Many saw Nyerere has a man who did not help his country but a man interested in only his own power. History will have to be the judge for his tenure. What we need to focus on is the concept of how we are all part of the family of man and how our dependence and livelihood depends on each other. American writer of African descent Alex Haley often spoke of how the family is both our connection to the past and our hope for the future.
Henry David Thoreau is a well-known American writer who lived for two years in a cabin at Walden’s Pond in a semi-isolation state. He explained: ““I went to the woods because I wished to live deliberately, to front only the essential facts of life, and see if I could not learn what it had to teach, and not, when I came to die, discover that I had not lived.” He documented his time in his book “Walden” and his last words are similar to the concept of Ujamaa. His final words of the book are one final homily of sorts about the potential of man and mankind and it concludes with encouraging the reader to “meet” one’s life and life it to the fullest.

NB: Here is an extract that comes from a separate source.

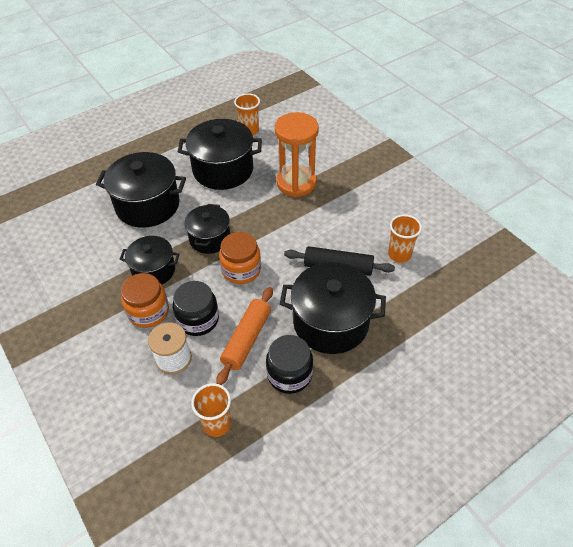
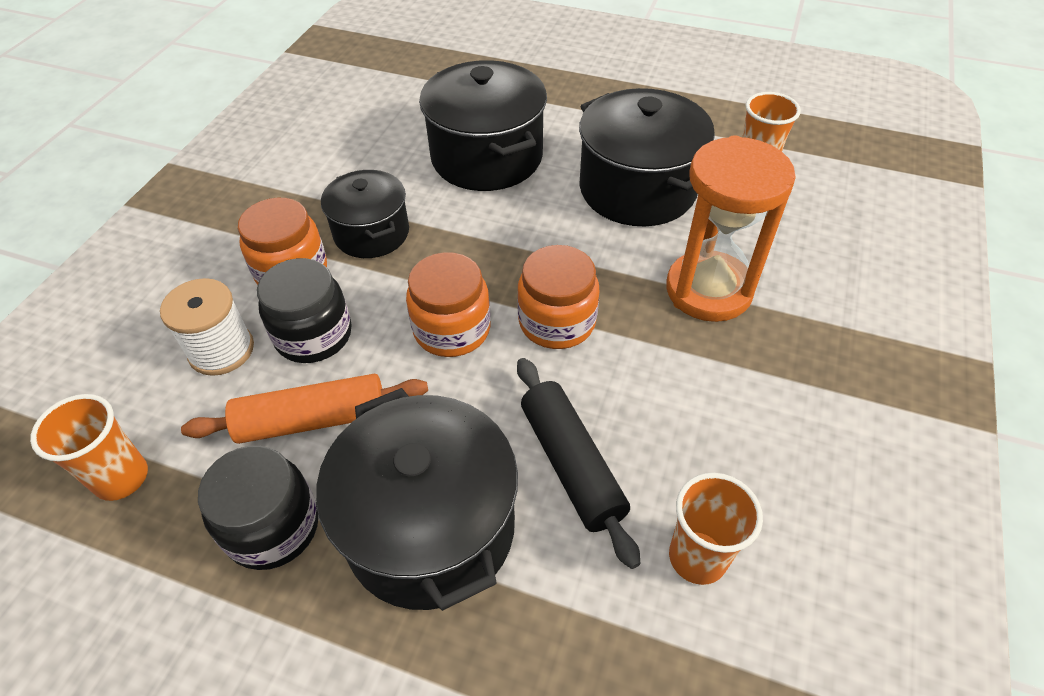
camera: 55 degrees right, 0 degrees up
(210, 238) = (483, 256): black pot -> none
(269, 235) = (557, 322): none -> orange jar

Some of us know our family while others may not. As the world has gotten smaller, the distances between some families have grown greater. Family is not just those with whom you are blood-related, though. Family is the group with whom you catch the ferry or ride the subway or shop at the same markets. Family can be your neighbors, your coworkers, or your countrymen. As John Donne penned, “No man is an island.” We all live on this planet together and our actions affect each other. If one of us is to fly, another one of us must be the wind to enable it.